:: Requirement 1 ::
In the text on television mailbox money, what is the payment deadline for Network TV residuals?
:: Requirement 2 ::
Translate this sentence from the text on television mailbox money into Spanish: "After the original taping, artists can receive additional payments if the show is rebroadcast on network television or cable, goes into syndication, is shown on foreign television, or reused in other ways."
[start of Text provided]
The mailbox money provides a significant, long-term revenue source that can grow as TV and film content is repurposed, made available on new platforms and in a widening number of markets.

Kinds of Television Mailbox Money

In addition to the annual payment scale negotiations, SAG-AFTRA also negotiates and oversees residual payments – the mailbox money – for vocalists who appear on commissioned music or live performances on television or movies. After the original taping, artists can receive additional payments if the show is rebroadcast on network television or cable, goes into syndication, is shown on foreign television, or reused in other ways. Below is a chart that explains different residual uses, how the artist fee is calculated, and the payment schedule for such uses. These are examples that apply to all SAG-AFTRA members, but not necessarily to this Background Vocalist’s particular situation.

Residual Use Example Calculation When Paid
On Traditional Broadcast Television
Network TV: anything re-aired on ABC, NBC, FOX, or CBS. Usually for work originally done for the same network. FOX re-airs Glee episodes (featuring commissioned performances of music). Percentage of the artist’s original payment. Paid per episode aired. Within 30 days of airing
Syndication Exhibition, local broadcast: Usually originally produced for network and sold to a local free TV station. CBS’s I Love Lucy (featuring original music) is broadcast on free local Me-TV stations. Percentage of the artist’s original payment. Paid per episode aired. Varies, but no more than 1 year from rebroadcast
Cable/Basic Cable: replay on a cable channel. Usually for work originally done for a network Reruns of NBC’s Saturday Night Live (featuring a live band and musical guests) are broadcast on VH1. Percentage of the artist’s original payment. Paid per episode aired. Varies, but no more than 1 year from rebroadcast
Pay TV: Reruns of works, usually originally produced for Pay TV (HBO, Showtime). Showtime re-airs Weeds (featuring commissioned performances of music) on Showtime. Percentage of distributor’s gross, divided among all the performers on the show Varies, but no more than 1 year from rebroadcast
Foreign Markets (Traditional Broadcast TV)
[end of Text provided]
[start of Records provided]
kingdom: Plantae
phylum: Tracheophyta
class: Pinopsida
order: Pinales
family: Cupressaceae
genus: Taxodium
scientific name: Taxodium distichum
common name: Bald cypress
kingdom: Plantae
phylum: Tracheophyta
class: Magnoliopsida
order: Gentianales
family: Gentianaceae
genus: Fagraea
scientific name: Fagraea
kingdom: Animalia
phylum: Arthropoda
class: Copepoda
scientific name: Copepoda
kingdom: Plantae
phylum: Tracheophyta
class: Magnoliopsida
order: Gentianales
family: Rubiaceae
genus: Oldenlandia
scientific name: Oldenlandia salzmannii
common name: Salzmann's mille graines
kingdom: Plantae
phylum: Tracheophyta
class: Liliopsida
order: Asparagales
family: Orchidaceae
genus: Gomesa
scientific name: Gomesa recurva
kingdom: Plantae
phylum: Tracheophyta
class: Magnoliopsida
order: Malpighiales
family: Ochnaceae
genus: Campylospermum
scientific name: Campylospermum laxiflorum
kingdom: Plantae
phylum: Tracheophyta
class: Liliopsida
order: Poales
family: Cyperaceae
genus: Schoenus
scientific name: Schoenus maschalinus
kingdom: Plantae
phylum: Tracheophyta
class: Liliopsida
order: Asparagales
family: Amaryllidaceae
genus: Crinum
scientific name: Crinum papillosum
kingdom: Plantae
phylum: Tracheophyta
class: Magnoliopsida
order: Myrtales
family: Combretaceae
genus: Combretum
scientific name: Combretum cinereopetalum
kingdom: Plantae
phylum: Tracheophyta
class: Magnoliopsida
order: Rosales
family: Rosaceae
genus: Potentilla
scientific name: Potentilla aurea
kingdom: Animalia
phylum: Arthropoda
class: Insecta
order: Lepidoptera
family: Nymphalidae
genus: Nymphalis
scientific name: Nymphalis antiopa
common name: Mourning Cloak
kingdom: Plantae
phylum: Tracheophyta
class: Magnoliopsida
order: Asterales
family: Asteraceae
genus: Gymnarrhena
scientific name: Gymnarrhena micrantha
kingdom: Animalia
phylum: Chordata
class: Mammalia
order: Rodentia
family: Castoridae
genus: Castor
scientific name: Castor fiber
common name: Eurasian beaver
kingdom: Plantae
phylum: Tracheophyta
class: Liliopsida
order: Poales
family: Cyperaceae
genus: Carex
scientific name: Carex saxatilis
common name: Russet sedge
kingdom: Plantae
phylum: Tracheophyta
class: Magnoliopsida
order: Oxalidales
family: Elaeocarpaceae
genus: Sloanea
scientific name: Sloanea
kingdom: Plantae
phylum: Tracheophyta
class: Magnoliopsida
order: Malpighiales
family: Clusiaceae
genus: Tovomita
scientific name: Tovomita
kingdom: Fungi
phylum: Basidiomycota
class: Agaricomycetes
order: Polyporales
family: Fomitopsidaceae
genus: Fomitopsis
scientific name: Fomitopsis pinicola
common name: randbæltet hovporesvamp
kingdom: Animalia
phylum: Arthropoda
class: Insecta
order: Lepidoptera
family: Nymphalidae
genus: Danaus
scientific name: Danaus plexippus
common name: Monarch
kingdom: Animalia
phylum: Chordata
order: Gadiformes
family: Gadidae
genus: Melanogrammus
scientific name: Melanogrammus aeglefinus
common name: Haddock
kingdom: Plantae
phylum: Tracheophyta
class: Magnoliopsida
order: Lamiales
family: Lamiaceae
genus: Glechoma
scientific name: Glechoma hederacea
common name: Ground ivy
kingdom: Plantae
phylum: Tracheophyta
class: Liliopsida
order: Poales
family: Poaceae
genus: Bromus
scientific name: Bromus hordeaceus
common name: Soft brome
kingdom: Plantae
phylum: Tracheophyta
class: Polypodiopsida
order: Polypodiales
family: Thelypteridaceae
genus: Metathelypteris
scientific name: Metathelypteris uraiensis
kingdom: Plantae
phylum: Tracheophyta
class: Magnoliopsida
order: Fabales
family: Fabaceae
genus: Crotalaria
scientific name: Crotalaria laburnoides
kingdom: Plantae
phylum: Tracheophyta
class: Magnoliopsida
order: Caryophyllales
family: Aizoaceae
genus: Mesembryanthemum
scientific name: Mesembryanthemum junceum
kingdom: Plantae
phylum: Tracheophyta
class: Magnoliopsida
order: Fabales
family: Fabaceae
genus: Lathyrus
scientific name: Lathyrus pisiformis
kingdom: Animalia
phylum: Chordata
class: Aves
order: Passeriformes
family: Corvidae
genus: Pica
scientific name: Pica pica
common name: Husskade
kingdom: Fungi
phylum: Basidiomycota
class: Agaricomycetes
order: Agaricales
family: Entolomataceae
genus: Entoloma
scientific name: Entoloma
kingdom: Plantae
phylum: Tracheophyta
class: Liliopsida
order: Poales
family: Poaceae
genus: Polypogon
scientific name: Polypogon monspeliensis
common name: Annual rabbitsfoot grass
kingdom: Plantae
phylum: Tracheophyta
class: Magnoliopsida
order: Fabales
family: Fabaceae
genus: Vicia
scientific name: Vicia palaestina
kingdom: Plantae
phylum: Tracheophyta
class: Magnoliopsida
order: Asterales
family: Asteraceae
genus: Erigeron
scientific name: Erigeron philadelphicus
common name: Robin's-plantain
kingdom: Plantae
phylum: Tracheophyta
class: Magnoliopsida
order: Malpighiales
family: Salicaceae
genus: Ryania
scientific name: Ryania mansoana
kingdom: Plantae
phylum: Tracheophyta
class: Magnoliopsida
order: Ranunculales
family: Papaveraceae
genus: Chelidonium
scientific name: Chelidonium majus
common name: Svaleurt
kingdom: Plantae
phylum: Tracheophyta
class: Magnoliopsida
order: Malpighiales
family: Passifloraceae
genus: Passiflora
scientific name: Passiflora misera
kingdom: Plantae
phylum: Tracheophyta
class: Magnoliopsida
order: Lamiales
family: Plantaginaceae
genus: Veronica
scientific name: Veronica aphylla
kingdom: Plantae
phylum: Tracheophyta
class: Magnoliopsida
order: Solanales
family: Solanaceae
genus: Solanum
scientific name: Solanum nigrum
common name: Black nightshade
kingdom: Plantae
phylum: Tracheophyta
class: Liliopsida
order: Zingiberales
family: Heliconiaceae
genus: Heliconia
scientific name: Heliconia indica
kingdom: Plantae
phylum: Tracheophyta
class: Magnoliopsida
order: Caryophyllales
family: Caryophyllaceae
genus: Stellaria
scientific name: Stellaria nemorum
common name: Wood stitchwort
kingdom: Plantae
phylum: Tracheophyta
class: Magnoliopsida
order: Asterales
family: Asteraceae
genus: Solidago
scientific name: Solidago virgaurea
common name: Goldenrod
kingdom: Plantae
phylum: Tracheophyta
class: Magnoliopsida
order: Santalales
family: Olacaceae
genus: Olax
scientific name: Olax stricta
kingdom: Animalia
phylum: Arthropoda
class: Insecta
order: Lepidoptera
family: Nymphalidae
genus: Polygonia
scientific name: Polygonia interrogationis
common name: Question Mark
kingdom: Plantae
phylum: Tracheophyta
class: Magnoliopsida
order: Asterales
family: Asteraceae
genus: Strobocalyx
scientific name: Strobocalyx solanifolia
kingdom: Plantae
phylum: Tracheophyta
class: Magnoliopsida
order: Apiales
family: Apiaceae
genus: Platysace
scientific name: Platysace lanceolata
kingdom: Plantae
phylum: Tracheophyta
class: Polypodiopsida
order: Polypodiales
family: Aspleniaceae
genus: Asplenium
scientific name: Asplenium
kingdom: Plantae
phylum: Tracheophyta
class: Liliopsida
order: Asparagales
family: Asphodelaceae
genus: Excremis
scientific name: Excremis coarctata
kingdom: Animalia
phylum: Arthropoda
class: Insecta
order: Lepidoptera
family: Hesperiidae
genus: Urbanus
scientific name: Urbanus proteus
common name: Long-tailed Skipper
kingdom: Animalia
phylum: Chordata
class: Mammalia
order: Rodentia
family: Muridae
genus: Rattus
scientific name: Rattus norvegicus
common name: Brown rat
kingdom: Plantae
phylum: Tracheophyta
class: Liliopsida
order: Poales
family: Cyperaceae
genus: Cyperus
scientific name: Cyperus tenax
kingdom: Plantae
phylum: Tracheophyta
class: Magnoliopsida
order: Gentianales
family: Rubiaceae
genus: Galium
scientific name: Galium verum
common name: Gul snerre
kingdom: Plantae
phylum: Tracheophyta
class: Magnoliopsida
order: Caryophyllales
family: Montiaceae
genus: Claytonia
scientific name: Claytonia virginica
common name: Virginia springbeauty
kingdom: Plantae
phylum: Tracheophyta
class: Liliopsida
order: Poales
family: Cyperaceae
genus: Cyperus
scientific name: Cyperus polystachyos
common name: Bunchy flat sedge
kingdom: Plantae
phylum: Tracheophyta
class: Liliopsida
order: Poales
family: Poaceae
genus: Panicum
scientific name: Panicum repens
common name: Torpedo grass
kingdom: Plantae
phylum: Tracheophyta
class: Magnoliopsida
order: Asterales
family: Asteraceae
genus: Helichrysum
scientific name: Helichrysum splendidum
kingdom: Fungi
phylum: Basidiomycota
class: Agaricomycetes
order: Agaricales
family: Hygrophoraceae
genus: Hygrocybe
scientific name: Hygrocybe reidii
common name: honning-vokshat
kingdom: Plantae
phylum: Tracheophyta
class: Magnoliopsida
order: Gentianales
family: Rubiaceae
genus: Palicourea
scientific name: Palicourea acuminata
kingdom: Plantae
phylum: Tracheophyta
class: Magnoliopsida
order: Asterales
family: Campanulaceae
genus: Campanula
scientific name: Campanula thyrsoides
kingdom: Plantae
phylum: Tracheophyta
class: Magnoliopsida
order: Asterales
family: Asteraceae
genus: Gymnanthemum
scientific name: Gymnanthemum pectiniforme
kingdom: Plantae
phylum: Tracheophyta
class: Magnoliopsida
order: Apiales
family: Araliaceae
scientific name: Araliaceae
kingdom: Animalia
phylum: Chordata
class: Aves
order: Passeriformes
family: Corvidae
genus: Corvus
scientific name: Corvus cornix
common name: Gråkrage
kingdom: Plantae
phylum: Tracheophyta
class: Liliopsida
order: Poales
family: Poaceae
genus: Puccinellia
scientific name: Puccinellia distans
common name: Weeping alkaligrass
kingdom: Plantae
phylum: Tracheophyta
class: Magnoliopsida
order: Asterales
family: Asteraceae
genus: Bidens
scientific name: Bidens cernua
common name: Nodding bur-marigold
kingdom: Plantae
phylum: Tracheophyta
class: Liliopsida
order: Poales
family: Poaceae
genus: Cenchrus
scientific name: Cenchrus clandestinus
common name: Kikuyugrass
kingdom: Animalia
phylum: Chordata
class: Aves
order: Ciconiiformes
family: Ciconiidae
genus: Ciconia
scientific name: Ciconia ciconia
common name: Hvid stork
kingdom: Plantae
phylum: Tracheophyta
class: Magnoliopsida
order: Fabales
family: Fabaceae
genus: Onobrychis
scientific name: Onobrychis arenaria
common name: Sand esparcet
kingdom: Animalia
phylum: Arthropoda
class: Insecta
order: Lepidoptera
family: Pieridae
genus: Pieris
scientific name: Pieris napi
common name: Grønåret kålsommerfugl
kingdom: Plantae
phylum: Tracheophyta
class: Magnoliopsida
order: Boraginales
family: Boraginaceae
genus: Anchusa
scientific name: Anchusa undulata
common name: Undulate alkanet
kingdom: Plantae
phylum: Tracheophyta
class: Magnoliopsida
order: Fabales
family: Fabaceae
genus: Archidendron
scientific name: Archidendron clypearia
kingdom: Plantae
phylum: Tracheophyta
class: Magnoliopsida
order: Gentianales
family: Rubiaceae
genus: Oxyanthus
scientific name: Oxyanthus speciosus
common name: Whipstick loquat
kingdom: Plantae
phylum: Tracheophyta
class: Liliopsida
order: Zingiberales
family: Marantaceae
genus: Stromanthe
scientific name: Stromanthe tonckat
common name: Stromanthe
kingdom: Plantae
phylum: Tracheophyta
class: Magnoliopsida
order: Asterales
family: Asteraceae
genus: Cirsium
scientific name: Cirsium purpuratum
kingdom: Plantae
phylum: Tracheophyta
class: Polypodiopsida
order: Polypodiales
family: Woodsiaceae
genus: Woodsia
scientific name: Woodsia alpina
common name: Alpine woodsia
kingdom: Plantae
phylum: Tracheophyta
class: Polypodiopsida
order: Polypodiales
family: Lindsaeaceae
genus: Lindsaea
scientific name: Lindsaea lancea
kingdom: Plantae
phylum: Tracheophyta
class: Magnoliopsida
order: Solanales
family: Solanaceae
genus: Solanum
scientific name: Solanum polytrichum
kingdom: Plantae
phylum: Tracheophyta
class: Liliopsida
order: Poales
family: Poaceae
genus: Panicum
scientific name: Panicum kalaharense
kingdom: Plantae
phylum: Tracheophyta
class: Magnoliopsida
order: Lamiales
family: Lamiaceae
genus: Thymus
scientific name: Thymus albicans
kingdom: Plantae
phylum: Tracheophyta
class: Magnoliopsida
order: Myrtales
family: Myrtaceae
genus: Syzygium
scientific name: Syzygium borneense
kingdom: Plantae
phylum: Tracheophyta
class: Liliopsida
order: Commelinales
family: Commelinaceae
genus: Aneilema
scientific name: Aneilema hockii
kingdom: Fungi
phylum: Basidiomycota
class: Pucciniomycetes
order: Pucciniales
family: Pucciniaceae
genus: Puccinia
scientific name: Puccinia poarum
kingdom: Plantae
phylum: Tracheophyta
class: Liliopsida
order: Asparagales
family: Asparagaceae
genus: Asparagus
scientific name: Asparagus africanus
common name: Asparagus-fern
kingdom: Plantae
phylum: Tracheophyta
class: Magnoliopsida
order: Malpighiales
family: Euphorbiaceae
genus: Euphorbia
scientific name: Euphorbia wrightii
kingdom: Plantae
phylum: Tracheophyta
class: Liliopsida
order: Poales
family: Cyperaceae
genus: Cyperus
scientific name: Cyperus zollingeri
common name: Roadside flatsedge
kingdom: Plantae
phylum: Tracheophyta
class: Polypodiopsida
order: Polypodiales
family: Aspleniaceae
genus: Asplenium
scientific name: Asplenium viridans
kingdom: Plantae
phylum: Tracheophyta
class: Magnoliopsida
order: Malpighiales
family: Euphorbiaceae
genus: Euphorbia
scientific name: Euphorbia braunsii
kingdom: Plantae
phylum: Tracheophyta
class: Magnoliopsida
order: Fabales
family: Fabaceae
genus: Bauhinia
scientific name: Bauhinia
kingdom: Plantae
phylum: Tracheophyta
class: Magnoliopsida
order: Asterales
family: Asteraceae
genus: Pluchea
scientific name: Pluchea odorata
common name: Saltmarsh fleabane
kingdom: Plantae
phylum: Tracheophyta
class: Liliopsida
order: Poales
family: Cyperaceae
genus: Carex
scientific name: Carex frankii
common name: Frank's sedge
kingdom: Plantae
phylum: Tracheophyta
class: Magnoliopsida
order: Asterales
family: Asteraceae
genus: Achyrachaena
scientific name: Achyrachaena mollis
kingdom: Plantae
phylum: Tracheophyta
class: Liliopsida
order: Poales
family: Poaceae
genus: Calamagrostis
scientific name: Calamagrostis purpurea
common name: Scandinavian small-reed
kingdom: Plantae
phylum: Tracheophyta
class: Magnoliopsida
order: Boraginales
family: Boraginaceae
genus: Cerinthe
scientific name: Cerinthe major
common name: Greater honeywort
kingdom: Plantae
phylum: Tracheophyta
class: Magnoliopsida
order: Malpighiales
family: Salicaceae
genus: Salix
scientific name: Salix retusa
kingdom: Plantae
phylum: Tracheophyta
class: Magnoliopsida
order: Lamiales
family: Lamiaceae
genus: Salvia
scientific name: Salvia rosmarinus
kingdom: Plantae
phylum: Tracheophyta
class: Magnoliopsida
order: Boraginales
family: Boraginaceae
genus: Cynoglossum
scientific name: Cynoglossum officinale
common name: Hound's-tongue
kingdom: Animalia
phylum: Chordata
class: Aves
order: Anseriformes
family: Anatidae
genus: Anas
[end of Records provided]
:: Answer 1 ::
Within 30 days of airing.

:: Answer 2 ::
Después de la grabación original, los artistas pueden recibir pagos adicionales si el programa se retransmite por la televisión de cadena o por cable, pasa a sindicación, se emite en la televisión extranjera o se reutiliza de otras maneras.